There are all sorts of rumours that AI will take over from yer actual meat-and-mucus critics but this takes things in an even more worrying direction – it’s effectively decided that critical faculties are a bit impolite, actually, because you might be casting aspersions on somebody’s favourite. So it’s more “constructive” to acknowledge that some of the songs wowed the critics less than others did, provided you remember to assert the Fabs’ absolute centrality to the canon.

And it’s an easy question anyway. The answer‘s ‘What’s the New Mary Jane’, isn’t it?


PS: Elif Batuman asks ChatGPT a question about Proust and is told to, er, read Proust.

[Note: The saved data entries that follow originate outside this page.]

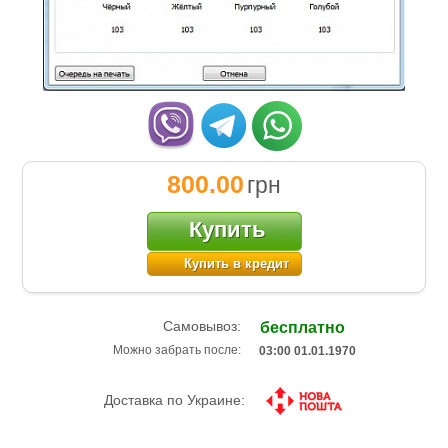
800.00
грн
Купить
Купить в кредит
Самовывоз:
бесплатно
Можно забрать после:
03:00 01.01.1970
Доставка по Украине: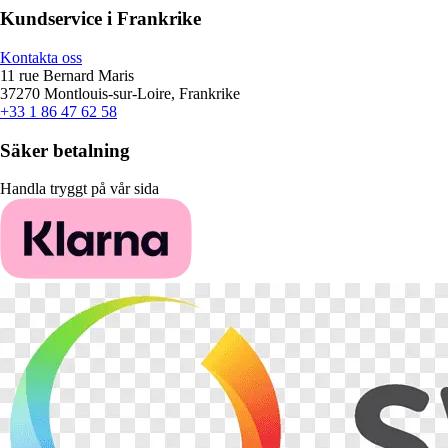
Kundservice i Frankrike
Kontakta oss
11 rue Bernard Maris
37270 Montlouis-sur-Loire, Frankrike
+33 1 86 47 62 58
Säker betalning
Handla tryggt på vår sida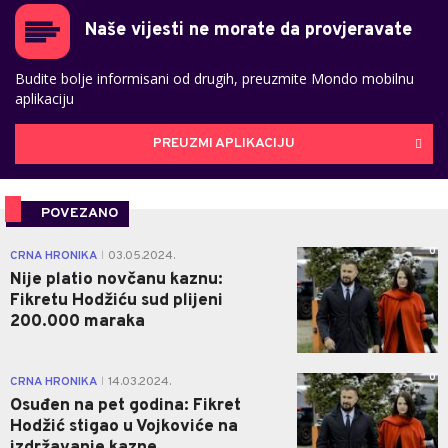
Naše vijesti ne morate da provjeravate
Budite bolje informisani od drugih, preuzmite Mondo mobilnu
aplikaciju
PREUZMI APLIKACIJU
POVEZANO
0
CRNA HRONIKA
03.05.2024.
|
Nije platio novčanu kaznu:
Fikretu Hodžiću sud plijeni
200.000 maraka
0
CRNA HRONIKA
14.03.2024.
|
Osuđen na pet godina: Fikret
Hodžić stigao u Vojkoviće na
izdržavanje kazne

PPS: In American Songwriter, Jacob Uitti uses AI to imagine a Dylan/Cohen collaboration and, guess what, it’s dreadful. That said, much of the content here is as bad, even when it’s nominally written by humans. In a discussion of Paranoid Android we are blessed with this gem: “Despite the hurdle posed by censorship, the video managed to retain its audience’s captivation.” When I am king, bad writers, human or digital, will be first against the wall.

Friday, January 04, 2019

About AI

We should no longer be surprised that Artificial Intelligence is generating much of what we are encouraged to call “content”, whether it’s words or pictures (ceci n’est pas your mum). The tipping point comes when it’s not just the product, it’s the consumers who exist beyond meatspace. As Max Read reports in New York magazine:
Studies generally suggest that, year after year, less than 60 percent of web traffic is human; some years, according to some researchers, a healthy majority of it is bot. For a period of time in 2013, the Times reported this year, a full half of YouTube traffic was “bots masquerading as people,” a portion so high that employees feared an inflection point after which YouTube’s systems for detecting fraudulent traffic would begin to regard bot traffic as real and human traffic as fake. They called this hypothetical event “the Inversion.”
Which raises all sorts of questions: can there be a valid Turing test if neither party is human (but each assumes the other to be)? And does Baudrillard’s hyperreality become hyper fraudulent? (“Wasn’t it always?” chuckle the cynics.) And if we’re not brains in vats, could we just be phones in racks?